Please convert every line of the data below into a numbered list, leaving out any blank lines.

——————

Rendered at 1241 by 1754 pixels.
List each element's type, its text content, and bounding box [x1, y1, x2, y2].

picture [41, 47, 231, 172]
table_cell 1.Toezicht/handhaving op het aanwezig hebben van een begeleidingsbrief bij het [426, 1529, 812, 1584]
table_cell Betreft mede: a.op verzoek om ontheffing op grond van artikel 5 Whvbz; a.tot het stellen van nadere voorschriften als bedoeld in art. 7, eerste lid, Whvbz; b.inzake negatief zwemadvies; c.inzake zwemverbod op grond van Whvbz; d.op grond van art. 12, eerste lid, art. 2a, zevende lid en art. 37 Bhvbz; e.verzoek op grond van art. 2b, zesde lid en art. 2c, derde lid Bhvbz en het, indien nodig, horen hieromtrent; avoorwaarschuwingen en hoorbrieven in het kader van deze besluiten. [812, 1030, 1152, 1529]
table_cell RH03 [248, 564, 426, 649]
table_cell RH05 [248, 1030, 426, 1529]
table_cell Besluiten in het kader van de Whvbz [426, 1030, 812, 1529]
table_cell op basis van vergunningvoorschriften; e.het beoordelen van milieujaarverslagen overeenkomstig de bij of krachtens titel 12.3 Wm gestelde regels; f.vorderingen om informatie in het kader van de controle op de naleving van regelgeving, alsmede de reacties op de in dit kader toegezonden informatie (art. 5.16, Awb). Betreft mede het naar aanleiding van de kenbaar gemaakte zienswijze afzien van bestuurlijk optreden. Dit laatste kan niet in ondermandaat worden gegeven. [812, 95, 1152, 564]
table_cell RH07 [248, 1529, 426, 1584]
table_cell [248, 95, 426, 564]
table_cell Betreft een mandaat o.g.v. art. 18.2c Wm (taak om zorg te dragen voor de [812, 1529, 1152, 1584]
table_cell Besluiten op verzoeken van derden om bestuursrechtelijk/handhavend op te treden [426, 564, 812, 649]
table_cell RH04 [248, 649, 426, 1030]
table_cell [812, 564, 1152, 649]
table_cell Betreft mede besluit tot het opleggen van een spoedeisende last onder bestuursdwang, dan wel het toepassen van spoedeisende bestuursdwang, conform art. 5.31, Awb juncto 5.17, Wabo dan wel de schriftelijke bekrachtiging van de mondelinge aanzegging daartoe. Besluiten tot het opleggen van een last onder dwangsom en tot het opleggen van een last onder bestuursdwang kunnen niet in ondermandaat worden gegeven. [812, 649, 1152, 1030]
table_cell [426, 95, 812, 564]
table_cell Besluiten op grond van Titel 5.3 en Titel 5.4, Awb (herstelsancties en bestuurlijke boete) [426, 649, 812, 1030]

——————

== Response to this task ==
1. Rendered at 1241 by 1754 pixels.
2. List each element's type, its text content, and bounding box [x1, y1, x2, y2].
3. picture [41, 47, 231, 172]
4. table_cell 1.Toezicht/handhaving op het aanwezig hebben van een begeleidingsbrief bij het [426, 1529, 812, 1584]
5. table_cell Betreft mede: a.op verzoek om ontheffing op grond van artikel 5 Whvbz; a.tot het stellen van nadere voorschriften als bedoeld in art. 7, eerste lid, Whvbz; b.inzake negatief zwemadvies; c.inzake zwemverbod op grond van Whvbz; d.op grond van art. 12, eerste lid, art. 2a, zevende lid en art. 37 Bhvbz; e.verzoek op grond van art. 2b, zesde lid en art. 2c, derde lid Bhvbz en het, indien nodig, horen hieromtrent; avoorwaarschuwingen en hoorbrieven in het kader van deze besluiten. [812, 1030, 1152, 1529]
6. table_cell RH03 [248, 564, 426, 649]
7. table_cell RH05 [248, 1030, 426, 1529]
8. table_cell Besluiten in het kader van de Whvbz [426, 1030, 812, 1529]
9. table_cell op basis van vergunningvoorschriften; e.het beoordelen van milieujaarverslagen overeenkomstig de bij of krachtens titel 12.3 Wm gestelde regels; f.vorderingen om informatie in het kader van de controle op de naleving van regelgeving, alsmede de reacties op de in dit kader toegezonden informatie (art. 5.16, Awb). Betreft mede het naar aanleiding van de kenbaar gemaakte zienswijze afzien van bestuurlijk optreden. Dit laatste kan niet in ondermandaat worden gegeven. [812, 95, 1152, 564]
10. table_cell RH07 [248, 1529, 426, 1584]
11. table_cell [248, 95, 426, 564]
12. table_cell Betreft een mandaat o.g.v. art. 18.2c Wm (taak om zorg te dragen voor de [812, 1529, 1152, 1584]
13. table_cell Besluiten op verzoeken van derden om bestuursrechtelijk/handhavend op te treden [426, 564, 812, 649]
14. table_cell RH04 [248, 649, 426, 1030]
15. table_cell [812, 564, 1152, 649]
16. table_cell Betreft mede besluit tot het opleggen van een spoedeisende last onder bestuursdwang, dan wel het toepassen van spoedeisende bestuursdwang, conform art. 5.31, Awb juncto 5.17, Wabo dan wel de schriftelijke bekrachtiging van de mondelinge aanzegging daartoe. Besluiten tot het opleggen van een last onder dwangsom en tot het opleggen van een last onder bestuursdwang kunnen niet in ondermandaat worden gegeven. [812, 649, 1152, 1030]
17. table_cell [426, 95, 812, 564]
18. table_cell Besluiten op grond van Titel 5.3 en Titel 5.4, Awb (herstelsancties en bestuurlijke boete) [426, 649, 812, 1030]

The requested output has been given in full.